Deadline: April 30, 2019
Entry fee: Free
Conditions: The annual Inge Morath Award is given to a woman photographer under thirty years of age
The Magnum Foundation and the Inge Morath Estate are pleased to announce the 18th annual Inge Morath Award, a $5,000 grant given to a female photographer under the age of 30 to support the completion of a long-term documentary project.
One Awardee and up to two finalists are selected by a jury composed of Magnum photographers, the Executive Director of the Magnum Foundation, and Inge Morath Estate.
Inge Morath was an Austrian-born photographer who was associated with Magnum Photos for nearly fifty years. After her death in 2002, the Inge Morath Foundation was established with a limited-term mission to manage Morath’s estate and facilitate the study and appreciation of her contribution to photography. With the closure of the research space in 2014, all ongoing activities of the estate were folded into the Legacy Program of the Magnum Foundation, New York. The Inge Morath archive was acquired by the Beinecke Library at Yale University, and a set of Morath’s master prints by the Yale University Art Gallery, where they are now available to scholars.
Because Morath devoted much of her enthusiasm to encouraging women photographers, her colleagues at Magnum Photos established the Inge Morath Award in her honor.

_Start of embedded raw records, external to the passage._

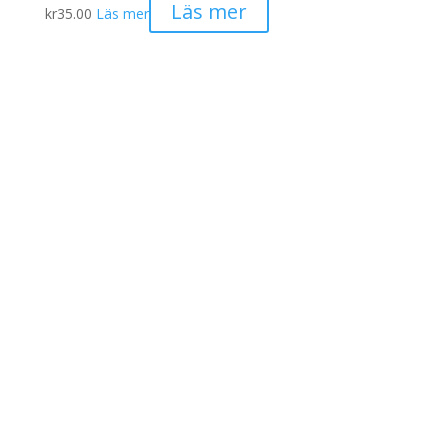
Läs mer
kr
35.00
Läs mer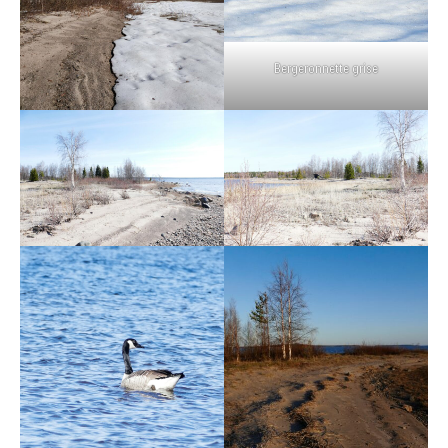
Bergeronnette grise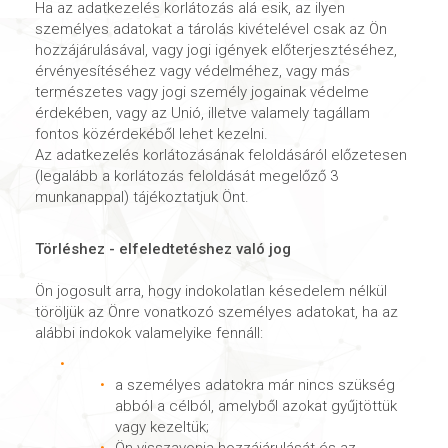
Ha az adatkezelés korlátozás alá esik, az ilyen
személyes adatokat a tárolás kivételével csak az Ön
hozzájárulásával, vagy jogi igények előterjesztéséhez,
érvényesítéséhez vagy védelméhez, vagy más
természetes vagy jogi személy jogainak védelme
érdekében, vagy az Unió, illetve valamely tagállam
fontos közérdekéből lehet kezelni.
Az adatkezelés korlátozásának feloldásáról előzetesen
(legalább a korlátozás feloldását megelőző 3
munkanappal) tájékoztatjuk Önt.
Törléshez - elfeledtetéshez való jog
Ön jogosult arra, hogy indokolatlan késedelem nélkül
töröljük az Önre vonatkozó személyes adatokat, ha az
alábbi indokok valamelyike fennáll:
a személyes adatokra már nincs szükség
abból a célból, amelyből azokat gyűjtöttük
vagy kezeltük;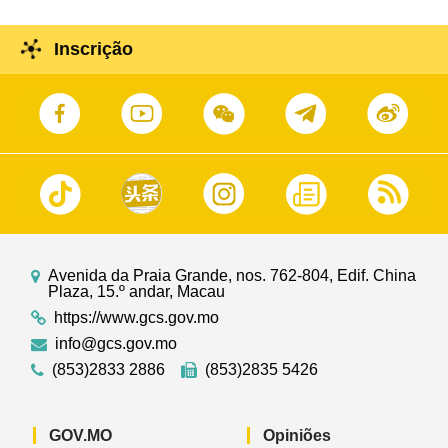
Inscrição
Avenida da Praia Grande, nos. 762-804, Edif. China
Plaza, 15.º andar, Macau
https://www.gcs.gov.mo
info@gcs.gov.mo
(853)2833 2886
(853)2835 5426
GOV.MO
Opiniões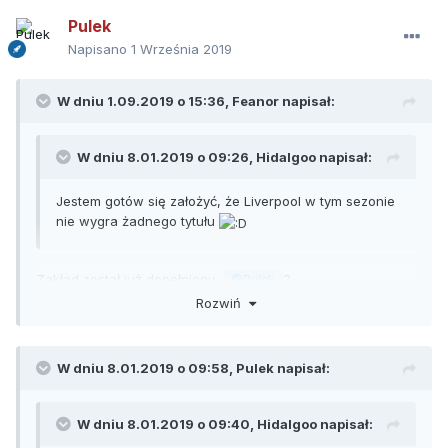
Pulek
Napisano
1 Września 2019
W dniu 1.09.2019 o 15:36,
Feanor
napisał:
W dniu 8.01.2019 o 09:26,
Hidalgoo
napisał:
Jestem gotów się założyć, że Liverpool w tym sezonie
nie wygra żadnego tytułu
Zakład został już dopełniony,
?
@Pulek
Rozwiń
W dniu 8.01.2019 o 09:58,
Pulek
napisał:
W dniu 8.01.2019 o 09:40,
Hidalgoo
napisał: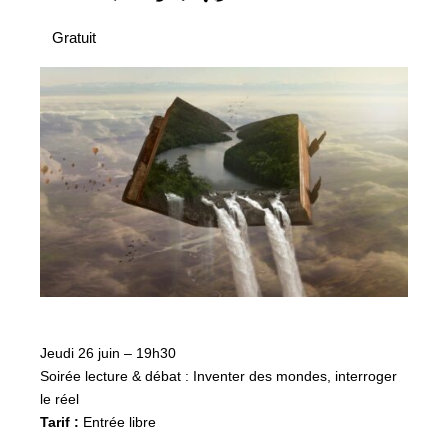
Gratuit
Jeudi 26 juin – 19h30
Soirée lecture & débat : Inventer des mondes, interroger
le réel
Tarif :
Entrée libre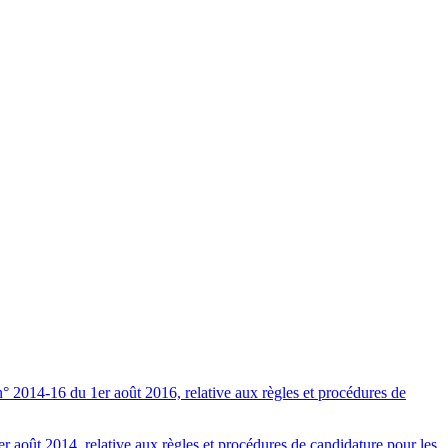
n° 2014-16 du 1er août 2016, relative aux règles et procédures de
r août 2014, relative aux règles et procédures de candidature pour les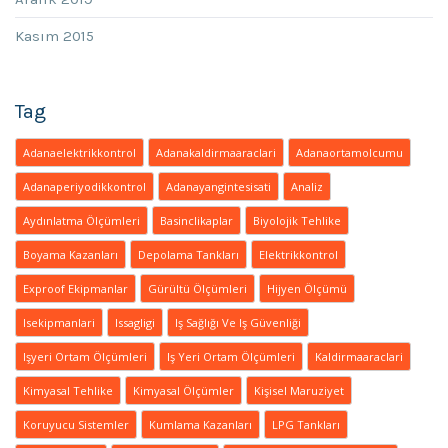
Kasım 2015
Tag
Adanaelektrikkontrol
Adanakaldirmaaraclari
Adanaortamolcumu
Adanaperiyodikkontrol
Adanayangintesisati
Analiz
Aydınlatma Ölçümleri
Basinclikaplar
Biyolojik Tehlike
Boyama Kazanları
Depolama Tankları
Elektrikkontrol
Exproof Ekipmanlar
Gürültü Ölçümleri
Hijyen Ölçümü
Isekipmanlari
Issagligi
Iş Sağlığı Ve Iş Güvenliği
Işyeri Ortam Ölçümleri
Iş Yeri Ortam Ölçümleri
Kaldirmaaraclari
Kimyasal Tehlike
Kimyasal Ölçümler
Kişisel Maruziyet
Koruyucu Sistemler
Kumlama Kazanları
LPG Tankları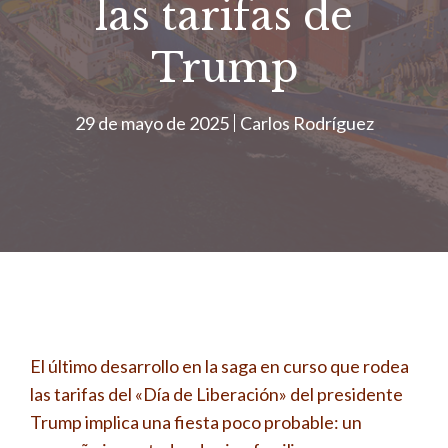
las tarifas de
Trump
29 de mayo de 2025
Carlos Rodríguez
El último desarrollo en la saga en curso que rodea
las tarifas del «Día de Liberación» del presidente
Trump implica una fiesta poco probable: un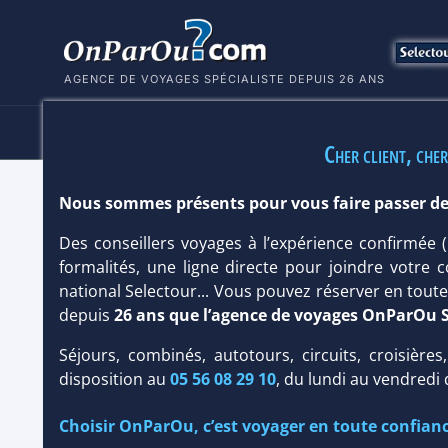
AGENCE DE VOYAGES SPÉCIALISTE DEPUIS 26 ANS
HÔTELS
SÉJOURS
MULTI
Cher client, cher
Nous sommes présents pour vous faire passer de
HÔTEL CONSTANCE HALAVELI RESOR
Des conseillers voyages à l’expérience confirmée
Île : Taille
petite
/ Type
Charme & Luxe
,
Design
formalités, une ligne directe pour joindre votre c
national Selectour... Vous pouvez réserver en tou
depuis
26 ans que l’agence de voyages OnParOu 
Séjours, combinés, autotours, circuits, croisières
disposition au
05 56 08 29 10
, du lundi au vendredi
Choisir OnParOu, c’est voyager en toute confianc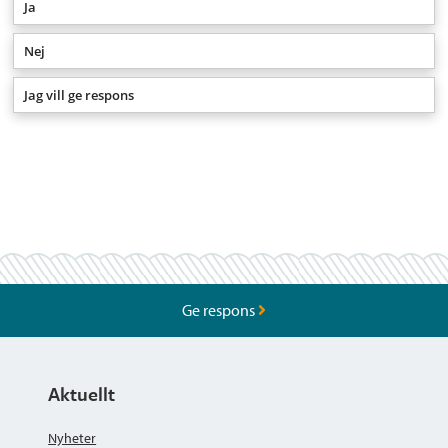
Ja
Nej
Jag vill ge respons
Ge respons
Aktuellt
Nyheter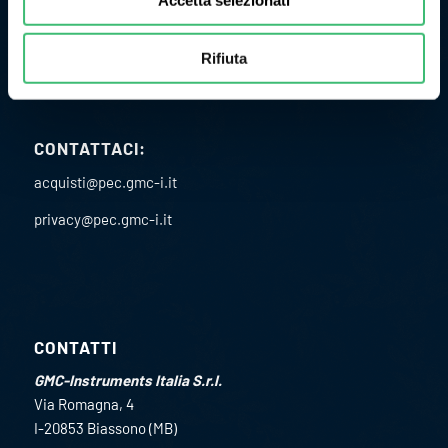
P.I. 02151460967
C.F. 02891610582
Rifiuta
Codice univoco SDI: USAL8PV
CONTATTACI:
acquisti@pec.gmc-i.it
privacy@pec.gmc-i.it
CONTATTI
GMC-Instruments Italia S.r.l.
Via Romagna, 4
I-20853 Biassono (MB)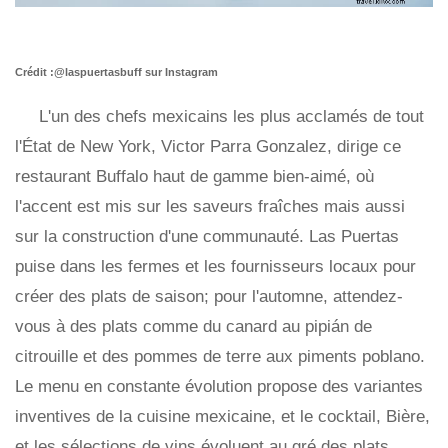
Crédit :@laspuertasbuff sur Instagram
L'un des chefs mexicains les plus acclamés de tout
l'État de New York, Victor Parra Gonzalez, dirige ce
restaurant Buffalo haut de gamme bien-aimé, où
l'accent est mis sur les saveurs fraîches mais aussi
sur la construction d'une communauté. Las Puertas
puise dans les fermes et les fournisseurs locaux pour
créer des plats de saison; pour l'automne, attendez-
vous à des plats comme du canard au pipián de
citrouille et des pommes de terre aux piments poblano.
Le menu en constante évolution propose des variantes
inventives de la cuisine mexicaine, et le cocktail, Bière,
et les sélections de vins évoluent au gré des plats.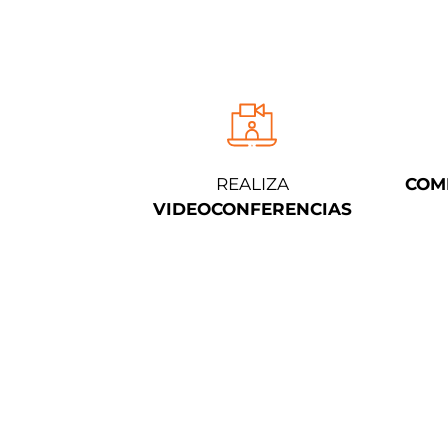
REALIZA
COM
VIDEOCONFERENCIAS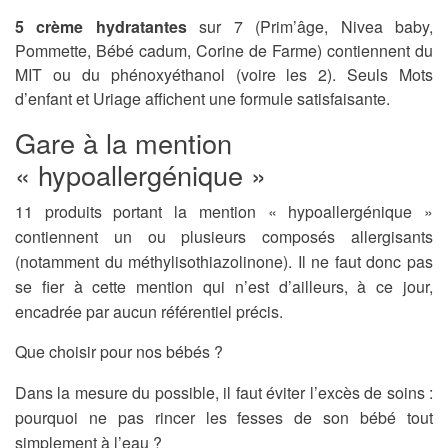
5 crème hydratantes
sur 7 (Prim’âge, Nivea baby,
Pommette, Bébé cadum, Corine de Farme) contiennent du
MIT ou du phénoxyéthanol (voire les 2). Seuls Mots
d’enfant et Uriage affichent une formule satisfaisante.
Gare à la mention
« hypoallergénique »
11 produits portant la mention « hypoallergénique »
contiennent un ou plusieurs composés allergisants
(notamment du méthylisothiazolinone). Il ne faut donc pas
se fier à cette mention qui n’est d’ailleurs, à ce jour,
encadrée par aucun référentiel précis.
Que choisir pour nos bébés ?
Dans la mesure du possible, il faut éviter l’excès de soins :
pourquoi ne pas rincer les fesses de son bébé tout
simplement à l’eau ?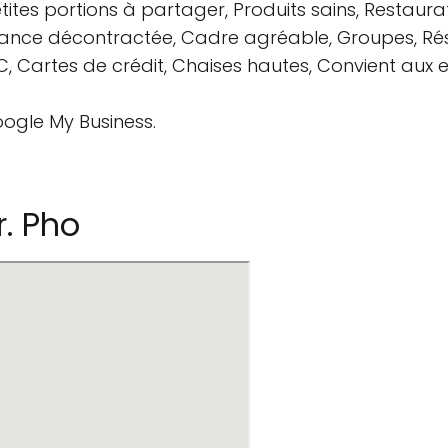
Petites portions à partager, Produits sains, Restaura
mbiance décontractée, Cadre agréable, Groupes, Ré
 Cartes de crédit, Chaises hautes, Convient aux en
oogle My Business.
. Pho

The Award is administered by the Magnum Foundation as part of its mission to expand creativity and diversity in documentary photography, in cooperation with the Inge Morath Estate.
Inge Morath Award Recipient, 2018
Melissa Spitz (USA): You Have Nothing to Worry About
Since 2009, I have been making photographs of my mentally ill, substance-abusing mother. Her diagnoses change frequently—from alcoholism to dissociative identity disorder—and my relationship with her has been fraught with animosity for as long as I can remember. I am fully aware that my mother thrives on being the center of attention and that, at times, our portrait sessions encourage her erratic behavior.
My brother and I used to leave notes all over the house for our mother, one said, “Reminder: You Have Nothing to Worry About! Be Fucking Happy!” That phrase, You Have Nothing to Worry About, became our mantra, and the title for this body of work.
The photographs are simultaneously upsetting and encouraging; honest and theatrical; loving and hateful. By turning the camera toward my mother and my relationship with her, I capture her behavior as an echo of my own emotional response. The images function like an ongoing conversation.
You Have Nothing to Worry About has acted like a mirror for my mother and she attributes seeing the photographs as her reason for seeking help with alcohol abuse. The project’s Instagram @nothing_to_worry_about has spurred a community of mothers and daughters discussing addiction and mental health in the home. Today it has over fifty-five thousand followers, who contribute their own stories regularly, 90% of them identify as women.